8. Glymphatic System

The glymphatic system is known as the brain waste clearance system, involving glial cells and lymphatic vessels [74][75]. This system drains the fluid and solutes from the parenchyma (i.e., interstitial fluid) into the cerebrospinal fluid and eventually to the deep cervical lymph nodes [76]. Aquaporin-4 is a key protein component, which is found along the astrocytic endfeet contacting to the cellular membranes of perivascular cells. It functions in brain-water homeostasis and importantly facilitates the pathway of perivascular interstitial fluid-cerebrospinal fluid exchange [77][78]. Impaired glymphatic function is evident in aging and neurodegenerative diseases [79][80]. On the other hand, both voluntary wheel and mandatory treadmill exercise enhanced the efficiency of glymphatic system in normal aging and AD mice [81][82]. Furthermore, the degrees of astrocytic and microglial activations in aged mice were also decreased, whereas the amount of aquaporin-4 increased through exercise [83]. It has been suggested that the anti-microglial activation effect of exercise is due to the enhanced glymphatic system, which facilitates the clearance of metabolic wastes and toxins, such as amyloid-β and α-synuclein, from the brain [84][85].
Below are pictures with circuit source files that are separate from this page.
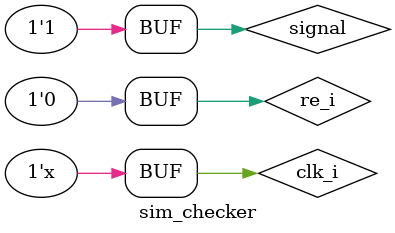
<source format=v>
`timescale 1ns / 1ps


module sim_checker(

    );
    reg clk_i,signal,re_i;
    wire inc;
    signalChecker checker(clk_i,signal,re_i,inc);
    initial begin
        clk_i<=0;
        signal<=0;
        re_i<=0;
        
        #20
        signal<=1;
        #20
        signal<=0;
        #20
        signal<=1;
        #20
        signal<=0;
        #20
        signal<=1;
        
        #100
        re_i<=1;
        #20
        re_i=0;
        signal=1;
        #20
        signal<=0;
        #20
        signal<=1;
        #20
        signal<=1;
        #20
        signal<=0;
        #20
        signal<=1;
    end
    
    always begin
    #10
    clk_i=~clk_i;
    end
endmodule

</source>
9. Proinflammatory Cytokines and Chemokines

Exercise can inhibit microglial activation and alleviate pathogenesis of AD and PD in both patients and animal models by downregulating the expression of proinflammatory cytokines [86][87][88][89]. For example, in the APPswe/PS1De9 double-transgenic mouse model of AD, long-term treadmill exercise has been shown to suppress oxidative stress and microglia-induced neuroinflammation by decreasing the level of IL-1β and TNF-α [90]. IL-1β, IL-18, and TNF-α are considered the major proinflammatory cytokines in the CNS [91]. IL-1β and IL-18 can promote inflammasome production to enhance the inflammatory response [77]. In the APP/PS1 model of AD, IL-1β secretion has been shown to enhance NLRP3 inflammasome in microglia, while deficiency of NLRP3 inflammasome decreases deposition of amyloid-β [92]. Furthermore, in several neurological disease models, including multiple sclerosis, PD, and AD, NLRP3 and NLRC4 inflammasomes have been demonstrated to play critical roles in the activation of microglia and astrocytes [92][93][94]. In ovariectomized mice, long-term treadmill running has been shown to decrease the release of IL-1β and IL-18 and inhibit microglial activation from NLRP3 inflammasome production in the hippocampus [86].
Chemokines are responsible for the recruitment of cells of monocytic origin to sites of inflammation, which may aggravate the degrees of local microglial activation [95]. In obese mice induced by a high-fat western diet, expression of a number of proinflammatory molecules, including chemokines CCL2 and CXCL10, are increased in the prefrontal cortex [96]. Long-term wheel running is known to decrease the expression levels of CXCL10 and CCL2, which may lessen the degrees of subsequent microglial activation [96].